Friday, July 21, 2006
Nothin' left to lose
Well, what a 100th post that was... Thank you all for kind words. It means so much to have your support. A lot of you mentioned a second opinion, and, yes, I will be having these numbers double-checked. But in all honesty, unless there was a major screw-up at the lab, it really doesn't look good. My periods never became regular after Lydia, and I have had none at all since December. On top of that, I have been getting hot flashes and a lot of secondary symptoms that can be attributed to ovarian failure (frequent migraines, joint pain, etc.). That's the official term for it, by the way, "Premature Ovarian Failure". And with an FSH as high as mine it really does mean that fertility has most likely ended for me. (Fuck, fuck, fuck, I just can't believe I'm typing these words!)
I really can't begin to process this. I have felt completely numb for the past couple of days. All my hopes and dreams for the future have been ripped away from me in one fell swoop.
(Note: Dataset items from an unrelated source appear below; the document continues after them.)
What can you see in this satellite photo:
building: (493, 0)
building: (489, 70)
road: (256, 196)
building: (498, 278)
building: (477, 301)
I'm sure I will have lots to say about this soon, but right now I am at a complete loss for words. The only thing that gives me some odd solace is to now have a potential reason for Lydia's death. This process (menopause/ovarian failure) takes years and it could very well be that my prematurely aging system couldn't hold onto her. She was my womb's last gasp.
:: posted by Ann Howell, 7:21 AM
I am so sorry....
I really wish I had the right words, but honestly, I am at a loss. I'm sorry just doesn't seem like enough, but it's all I have. Sending you tons of hugs.
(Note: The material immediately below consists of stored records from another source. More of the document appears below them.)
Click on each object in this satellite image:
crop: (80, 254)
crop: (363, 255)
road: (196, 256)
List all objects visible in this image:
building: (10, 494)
This is so unfair and I am so very sorry this is happening to you. (((hugs)))
I'm sorry. I wish I could make it better for you.
I want to say something and hope it doesn't come off as assvice... when I was researching FSH due to my borderline high result (I know, doesn't compare to what you're dealing with, but hear me out) there was a group on the internet *somewhere* about success stories with higher FSH than that. I will find it for you if you like; I'm sure I can track it down again.
That being said, I'm so sorry you're dealing with this. I will continue to hope that there's still *hope*.
((((((((hugs))))))) Like Julie, that's all i have, and i just wish i had more.
I also am very, very sorry. It is extremely unfair. That said, Traditional Chinese Medicine has had some great results on fertility with menopause issues. A site to check out is http://www.thefertilesoul.com/
She wrote a book, and she does get results. BTW, I am in no way related to her or her company, but I've read her book, take TCM herbs from a local acupuncturist, and while I'm not pregnant, my periods are more regular. I was very pre-menapausal with 21-day cycles.
Another very good book to read on overcoming high-FSH is "Inconceivable" by Julia Indichova.
I've read both Randine and Julia's books, and like I said I haven't gotten pregnant, but I do feel much better about myself.
Oh, this is such awful news. I can't tell you how sorry I am, and how I wish your burden didn't keep getting heavier and heavier. I'm thinking of you and hoping that some happiness comes your way soon.
A million and one (((((((((((HUGS))))))))))
Bronwyn it's all just awful, I am so sorry. What a shock to get this news now, after nearly 2 years of mourning for Lydia. I wish there was some light I could shine for you.